The LocalServerSocket constructor
  - Creates the local socket as a stream socket (done through impl.create)
      - Results in call from impl to Libcore.os.socket(OsConstants.AF_UNIX, osType, 0); This function
        ends up calling os.socket(). What is does is to "tag" the socket created by
        os.socket(). Haven't looked into what this actually means, but the base is a call to
        Java os.socket().
  - Creates a new LocalSocketAddress with the given name
      - This is a thin class that mostly just holds the name as a string
  - Binds the socket to the name (done through impl.bind)
     -  impl.bind() doesn't do much more than call bindLocal() which is a JNI function defined in
        android_net_LocalSocketImpl.cpp (as socket_bind_local()). socket_bind_local() is just
        the JNI code to get the utf8 string from java world into CPP world which is then passed
        to socket_local_server_bind() in socket_local_server.c.
          - This in turn creates the socket using the Linux socket API to create a UNIX domain
            socket (AF_LOCAL) using the abstract name space, which decouples the socket from the
            filesystem. It does this by calling socket_make_sockaddr_un() in socket_local_client.c
            (humph!).
  - Listens on that socket (done through impl.listen)

Security

References

Intro

See the linux section for more details on SELinux.

If you have root access to your phone you can disable SELinux enforcement using the setenforce command.

Kernel Panics

cat /proc/last_kmsg          # device must have CONFIG_ANDROID_RAM enabled in /proc. (newer than deprecated apanic)
cat /proc/last_mcrash             # ???

# The tombstone is simply a file with extra data about the crashed process
cat /data/tombstones/tombstone_01 # replace 01 appropriately.
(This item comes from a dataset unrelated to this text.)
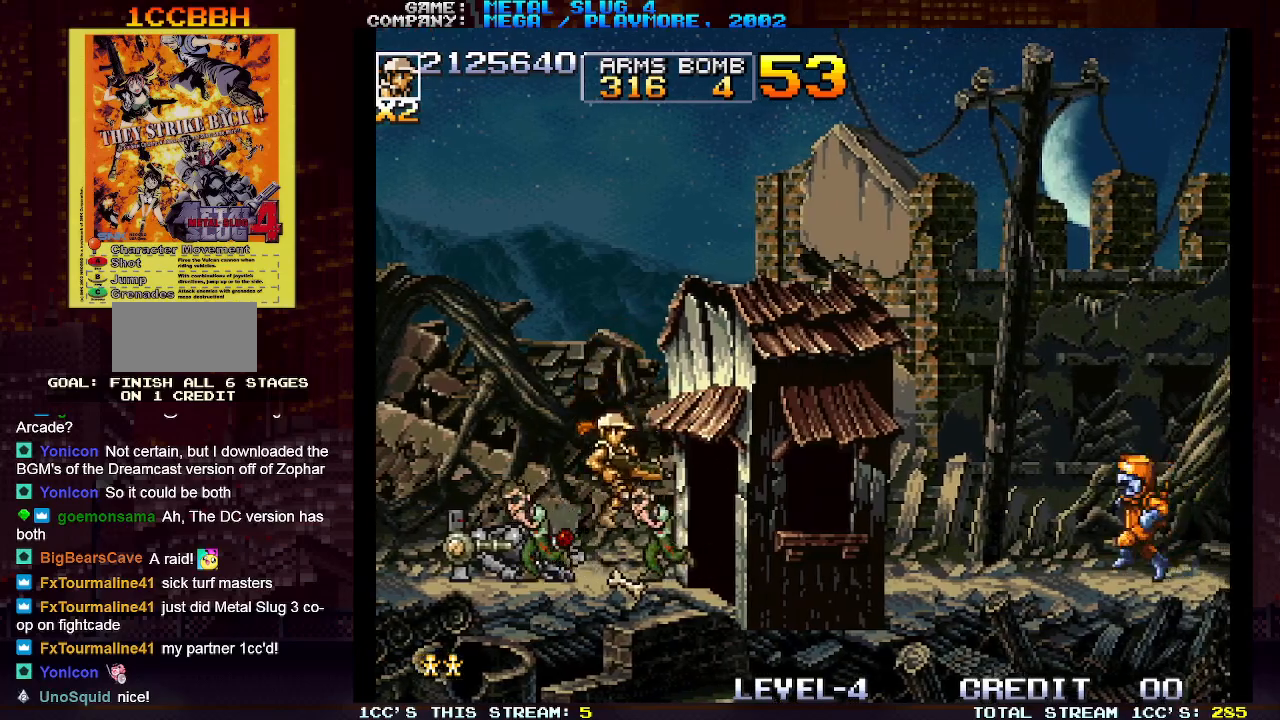
{"buttons": [], "left_stick": "right", "events": [[67, "SQUARE", "up"]]}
# enable CONFIG_APANIC and set CONFIG_APANIC_PLABE (oldskool Android)
ls /data/dontpanic                # some devices copy contents of several /proc files here.
/proc/apanic_console              # saved to dontpanic.
/proc/apanic_threads              # saved to dontpanic.

https://stackoverflow.com/questions/18118807/linux-apanic-mechanism-and-difference-from-newer-ram-console-persistent-ram-mech
http://elinux.org/Android_Kernel_Features#RAM_CONSOLE

https://source.android.com/devices/tech/debug/

Firmware

Firmware files will be found in /etc/firmware. When a driver does a request_firmware() call, the OS will look there for the filename supplied.

To really see where your system is looking, have a look at system/core/init/devices.c. In Marshmallow the following snippet is useful: 

static const char *firmware_dirs[] = { "/etc/firmware",
                                       "/vendor/firmware",
                                       "/firmware/image" };

So, in actual fact it appears that Android looks in several places... yay.

See the Linux notes for further information on how drivers request firmware files from userspace.